The dispute process itself became contested terrain. The law instructed arbitrators to consider the qualifying payment amount—essentially the median in-network rate—as a primary factor in determining fair payment. Provider groups, particularly those backed by private equity, challenged this guidance in court, arguing it unfairly advantaged insurers. Courts partially agreed, striking down regulations that emphasized median rates, leaving arbitrators with less clear guidance and outcomes that varied substantially by case.

Beyond the IDR process, significant gaps remain in the law's coverage. Ground ambulance services were excluded from the No Surprises Act due to the complexity of their ownership structures and state-level regulation. Patients transported by out-of-network ground ambulances—often the only option in emergencies—still face balance bills averaging over $450. Air ambulance providers, while covered by the law, have found other revenue strategies, including aggressive debt collection practices that the law didn't address.

State laws provide additional protection in some jurisdictions but create a patchwork where patient protections depend heavily on geography and employment. Self-insured employer plans, covering the majority of workers with employer-sponsored insurance, are regulated under federal ERISA law rather than state insurance law. This means state surprise billing protections often don't apply to the workers who might need them most. Reform efforts continue, but each solution reveals new complexity in a system where billing practices adapt faster than regulations can anticipate.

Takeaway

The No Surprises Act reduced many surprise bills but couldn't eliminate the underlying incentives that create them; reform in fragmented systems often displaces problems rather than solving them entirely.

Surprise medical bills persist because they emerge from structural features of American healthcare, not merely from regulatory gaps that new laws can close.
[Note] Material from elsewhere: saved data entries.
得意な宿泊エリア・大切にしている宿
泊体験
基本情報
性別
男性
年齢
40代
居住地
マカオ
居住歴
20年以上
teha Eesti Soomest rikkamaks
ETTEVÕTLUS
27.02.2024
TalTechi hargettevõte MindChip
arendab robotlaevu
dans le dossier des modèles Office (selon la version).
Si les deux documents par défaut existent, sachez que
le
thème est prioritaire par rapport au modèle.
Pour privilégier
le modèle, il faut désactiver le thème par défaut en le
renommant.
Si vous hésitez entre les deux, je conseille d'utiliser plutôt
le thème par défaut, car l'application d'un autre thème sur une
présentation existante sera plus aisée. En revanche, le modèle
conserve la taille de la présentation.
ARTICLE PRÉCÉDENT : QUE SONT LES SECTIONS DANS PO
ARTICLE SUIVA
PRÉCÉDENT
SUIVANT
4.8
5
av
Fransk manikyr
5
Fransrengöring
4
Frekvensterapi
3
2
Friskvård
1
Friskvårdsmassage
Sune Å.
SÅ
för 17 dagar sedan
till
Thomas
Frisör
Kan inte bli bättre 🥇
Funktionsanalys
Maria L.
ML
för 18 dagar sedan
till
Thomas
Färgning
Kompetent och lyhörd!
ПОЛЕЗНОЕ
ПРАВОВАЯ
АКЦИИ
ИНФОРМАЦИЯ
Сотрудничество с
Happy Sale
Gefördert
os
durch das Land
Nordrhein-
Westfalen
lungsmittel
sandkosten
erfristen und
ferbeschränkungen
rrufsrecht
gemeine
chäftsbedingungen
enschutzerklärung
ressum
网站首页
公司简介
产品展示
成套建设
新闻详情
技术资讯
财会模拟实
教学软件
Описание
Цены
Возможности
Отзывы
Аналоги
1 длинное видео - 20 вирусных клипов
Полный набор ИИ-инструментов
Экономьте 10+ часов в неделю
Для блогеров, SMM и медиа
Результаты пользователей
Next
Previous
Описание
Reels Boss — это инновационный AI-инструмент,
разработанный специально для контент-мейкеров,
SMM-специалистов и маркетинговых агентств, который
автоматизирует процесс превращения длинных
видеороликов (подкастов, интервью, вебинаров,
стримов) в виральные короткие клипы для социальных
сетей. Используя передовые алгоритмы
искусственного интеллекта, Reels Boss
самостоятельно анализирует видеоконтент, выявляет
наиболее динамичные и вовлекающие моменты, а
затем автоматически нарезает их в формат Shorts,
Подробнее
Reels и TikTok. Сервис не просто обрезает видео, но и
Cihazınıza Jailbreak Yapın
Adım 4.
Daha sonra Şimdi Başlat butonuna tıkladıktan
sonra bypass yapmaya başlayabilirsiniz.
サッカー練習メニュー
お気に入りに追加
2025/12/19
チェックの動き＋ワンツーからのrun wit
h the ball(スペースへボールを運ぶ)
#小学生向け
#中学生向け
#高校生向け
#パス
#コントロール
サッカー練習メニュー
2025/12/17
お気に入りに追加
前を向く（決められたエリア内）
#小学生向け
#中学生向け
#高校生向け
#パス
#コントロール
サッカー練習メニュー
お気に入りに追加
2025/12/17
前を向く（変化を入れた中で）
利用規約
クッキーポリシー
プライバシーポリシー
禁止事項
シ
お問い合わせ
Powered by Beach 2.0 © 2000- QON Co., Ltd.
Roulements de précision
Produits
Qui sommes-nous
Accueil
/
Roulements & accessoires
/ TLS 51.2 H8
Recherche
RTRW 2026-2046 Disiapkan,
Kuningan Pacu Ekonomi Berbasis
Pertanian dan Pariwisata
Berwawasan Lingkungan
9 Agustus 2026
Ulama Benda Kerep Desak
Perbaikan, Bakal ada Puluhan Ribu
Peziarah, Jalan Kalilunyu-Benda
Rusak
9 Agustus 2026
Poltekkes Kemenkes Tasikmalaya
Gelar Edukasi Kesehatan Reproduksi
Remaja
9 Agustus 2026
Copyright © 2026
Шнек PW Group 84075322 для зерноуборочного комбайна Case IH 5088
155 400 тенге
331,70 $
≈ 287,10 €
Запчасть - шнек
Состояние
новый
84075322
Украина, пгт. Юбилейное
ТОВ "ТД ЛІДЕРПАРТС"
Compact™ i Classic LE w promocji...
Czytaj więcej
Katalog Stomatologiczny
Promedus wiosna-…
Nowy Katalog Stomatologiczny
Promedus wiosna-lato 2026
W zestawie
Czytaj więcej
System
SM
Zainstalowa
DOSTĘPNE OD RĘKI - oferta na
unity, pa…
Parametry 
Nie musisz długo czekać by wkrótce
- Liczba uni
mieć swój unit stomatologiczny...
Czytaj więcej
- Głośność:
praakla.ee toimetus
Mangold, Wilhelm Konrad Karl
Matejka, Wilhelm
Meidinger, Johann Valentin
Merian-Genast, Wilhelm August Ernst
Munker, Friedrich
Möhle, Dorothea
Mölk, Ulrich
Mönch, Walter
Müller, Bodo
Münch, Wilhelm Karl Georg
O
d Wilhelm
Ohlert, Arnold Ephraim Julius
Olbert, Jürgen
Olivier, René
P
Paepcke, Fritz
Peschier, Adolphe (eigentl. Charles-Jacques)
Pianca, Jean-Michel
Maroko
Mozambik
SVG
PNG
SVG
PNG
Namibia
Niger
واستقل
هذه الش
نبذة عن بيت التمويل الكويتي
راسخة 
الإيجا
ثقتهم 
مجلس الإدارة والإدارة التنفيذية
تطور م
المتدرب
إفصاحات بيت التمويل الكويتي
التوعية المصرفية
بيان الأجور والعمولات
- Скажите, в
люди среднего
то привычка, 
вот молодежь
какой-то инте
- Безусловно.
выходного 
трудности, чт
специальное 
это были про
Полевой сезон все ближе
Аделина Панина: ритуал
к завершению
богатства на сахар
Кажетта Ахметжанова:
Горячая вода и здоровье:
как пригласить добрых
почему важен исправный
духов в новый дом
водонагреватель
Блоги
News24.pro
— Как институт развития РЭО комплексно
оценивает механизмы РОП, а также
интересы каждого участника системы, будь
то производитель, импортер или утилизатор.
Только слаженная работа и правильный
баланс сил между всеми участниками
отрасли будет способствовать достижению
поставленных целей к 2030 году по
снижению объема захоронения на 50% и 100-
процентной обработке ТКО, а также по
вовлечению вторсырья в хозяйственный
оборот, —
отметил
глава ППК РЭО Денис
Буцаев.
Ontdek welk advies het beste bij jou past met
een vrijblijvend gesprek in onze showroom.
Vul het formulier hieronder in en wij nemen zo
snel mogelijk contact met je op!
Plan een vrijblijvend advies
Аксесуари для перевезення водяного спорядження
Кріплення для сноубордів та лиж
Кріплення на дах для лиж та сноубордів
The fragmented relationship between patients, providers, facilities, and payers creates information asymmetries and involuntary transactions that no single policy can fully address.

Progress has been real. The No Surprises Act has prevented millions of Americans from receiving balance bills they would have faced under prior rules. Yet the economic forces that created surprise billing—market power in emergency services, payment differentials between settings, and the opacity of healthcare pricing—continue to find expression in new forms.

Understanding this dynamic matters for patients, policymakers, and anyone seeking to navigate or reform American healthcare. Surprise bills are symptoms of deeper structural issues. Addressing them permanently requires not just better regulations but fundamental changes to how healthcare services are organized, priced, and paid for.